══ 読み解く文章
今回は、Hedera Hashgraphのアジア統括責任者であるミアン・サミ氏にインタビューを行い、Hedera Hashgraphがどのように大企業に向けて分散型台帳を普及させていこうとしているのかを紐解いていきます。

本インタビューは全4部で構成されています。第4部では、Hedera Hashgraphのユースケースについてお伝えしていきます。

第3部がまだの方は、先に以下のリンクをご覧ください。

Hedera Hashgraph ミアン・サミ氏 インタビュー 第3部 - Hedera Hashgraphをビジネスに応用する利点とは
ブロックチェーンをはじめとする多くの分散型台帳は、ベンチャーコミュニティからDAppsが出ていき、次第に広まっていきます。一方で、Hedera Hashgraph(ヘデラ・ハッシュグラフ)は、暗号資産HBARを持ちながらも、全く逆となる大企...

第4部 – Hedera Hashgraphのユースケース

Hedera Hashgraphのユースケース

加藤:現在、Hedera Hashgraphではどのようなユースケースが出ていますか?ミアンさんが気になるものをいくつか紹介いただけますか。

ミアン:ユースケースは、Webサイトの Decentralized on Hedera から確認することができます。私が気になっているものをいくつか紹介します。

実際のユースケース

<分散型オラクル:Chainlink(チェーンリンク)>

ミアン:まずChainlinkです。Chainlinkは、Hedera Hashgraphの運営審議会メンバーにもなっています。
════
▶ 問題
[1] インタビュー記事の「加藤:現在、Hedera H」から「on Hedera から確認することができます。私が気になっているものをいくつか紹介します。」までをすべて、「Webサイト」を「公式サイト」に入れ替えて書き出してください。
[2] 記録のうち、「別市の廃車0円以上で買取保」を含む行から記録の最後までを、すべてそのまま引用してください。画像は答えに入れないでください。
記録は、上のインタビュー記事とは関係がありません。
══ データの抜粋
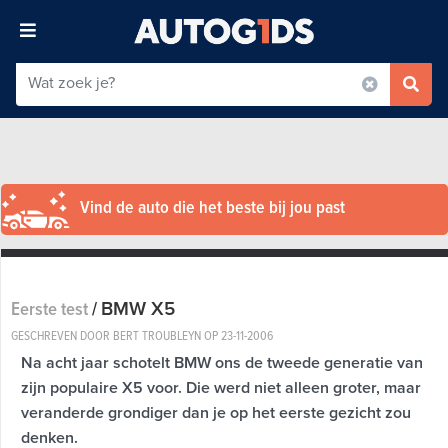
Vind de auto die het beste bij jou past
BMW X5
Eerste test
/
GESCHREVEN DOOR BERT TROUBLEYN OP
23-11-2006
Na acht jaar schotelt BMW ons de tweede generatie van
zijn populaire X5 voor. Die werd niet alleen groter, maar
veranderde grondiger dan je op het eerste gezicht zou
denken.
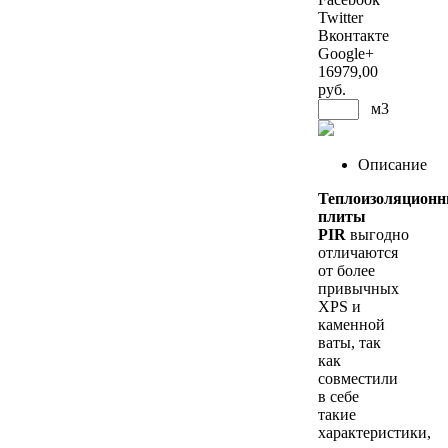
Twitter
Вконтакте
Google+
16979
,00
руб.
м3
Описание
Теплоизоляцион
плиты
PIR
выгодно
отличаются
от более
привычных
XPS и
каменной
ваты, так
как
совместили
в себе
такие
характеристики,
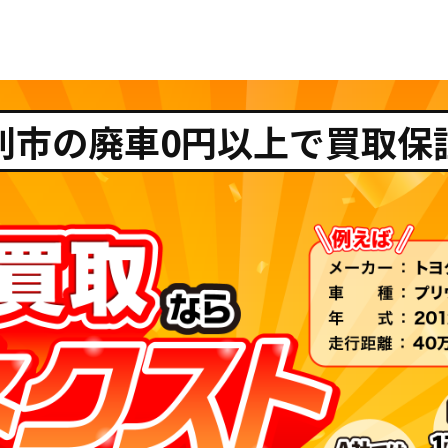
別市の廃車0円以上で買取保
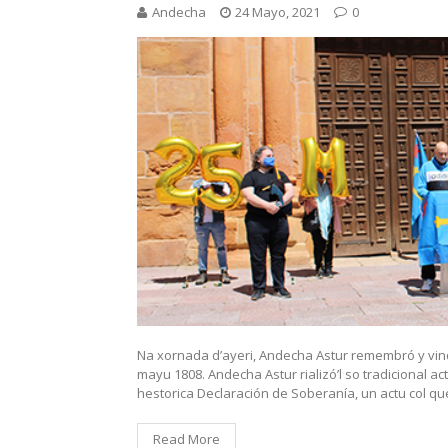
Andecha
24 Mayo, 2021
0
Na xornada d’ayeri, Andecha Astur remembró y vind
mayu 1808. Andecha Astur rializó’l so tradicional act
hestorica Declaración de Soberanía, un actu col que
Read More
════
▶ 解答
[1]
加藤:現在、Hedera Hashgraphではどのようなユースケースが出ていますか?ミアンさんが気になるものをいくつか紹介いただけますか。

ミアン:ユースケースは、公式サイトの Decentralized on Hedera から確認することができます。私が気になっているものをいくつか紹介します。

[2]
別市の廃車0円以上で買取保
Andecha
24 Mayo, 2021
0
Na xornada d’ayeri, Andecha Astur remembró y vind
mayu 1808. Andecha Astur rializó’l so tradicional act
hestorica Declaración de Soberanía, un actu col que
Read More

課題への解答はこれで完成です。